Smoking is the number one preventable form of death in the United States.
Smoking cigarettes kills an estimated 440, 000 people per year from heart disease, lung cancer, and other health problems in the United States.
According to medical researches smoking harms effects the body in almost all key ways:
Nicotine reaches the brain 10 seconds after cigarette smoke is inhaled. It has been found in every part of the body, including breast milk.
Passing throughout the body toxic ingredients in cigarette smoke causes damage in several different ways.

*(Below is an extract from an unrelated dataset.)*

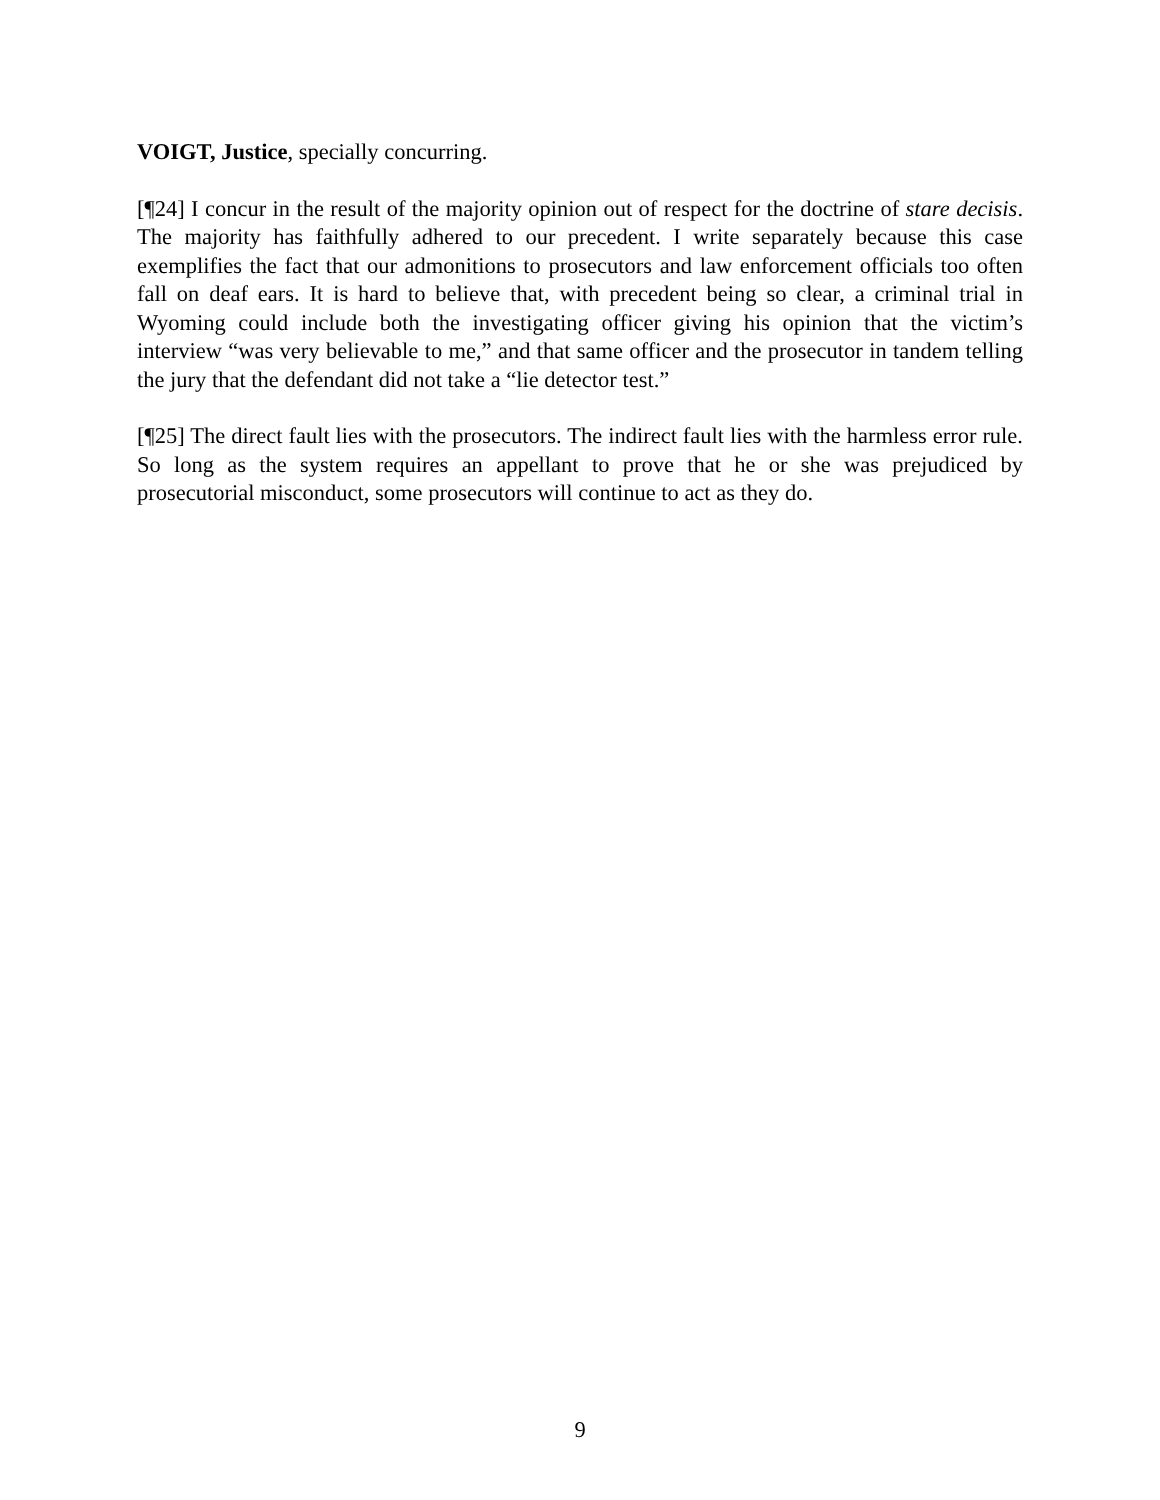VOIGT, Justice, specially concurring.
[¶24] I concur in the result of the majority opinion out of respect for the doctrine of stare decisis. The majority has faithfully adhered to our precedent. I write separately because this case exemplifies the fact that our admonitions to prosecutors and law enforcement officials too often fall on deaf ears. It is hard to believe that, with precedent being so clear, a criminal trial in Wyoming could include both the investigating officer giving his opinion that the victim’s interview “was very believable to me,” and that same officer and the prosecutor in tandem telling the jury that the defendant did not take a “lie detector test.”
[¶25] The direct fault lies with the prosecutors. The indirect fault lies with the harmless error rule. So long as the system requires an appellant to prove that he or she was prejudiced by prosecutorial misconduct, some prosecutors will continue to act as they do.
9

Cigarette smoke has harmful effects on red blood cells. Carbon monoxide binds to hemoglobin in the red blood cells, preventing the affected cells from carrying a full load of oxygen.
Carcinogens in cigarettes smoke damage the genes that control cell growth and cause cells to grow abnormally or reproduce too fast.
Chemical compounds in cigarette smoke such carcinogen benzopyrene bind to cells in the airways and major organs of smokers.
Smoking can cause oxidative stress that mutates DNA, promotes atherosclerosis, and also leads to chronic lung injury. Oxidative stress is believed to be behind the aging process and the development of cancer and cardiovascular disease.
Smoking lowers levels of antioxidants in the body. Antioxidants repair damaged cells.
Smoking is linked to higher levels of chronic inflammation in the body.
Latest studies in addition to the already-known health effects of smoking cigarettes revealed additional risks.
For example, the Surgeon General further expanded the list of cancers that were caused by cigarette smoking to include cervical cancer, kidney cancer, pancreatic cancer, and stomach cancer as well as acute myeloid leukemia.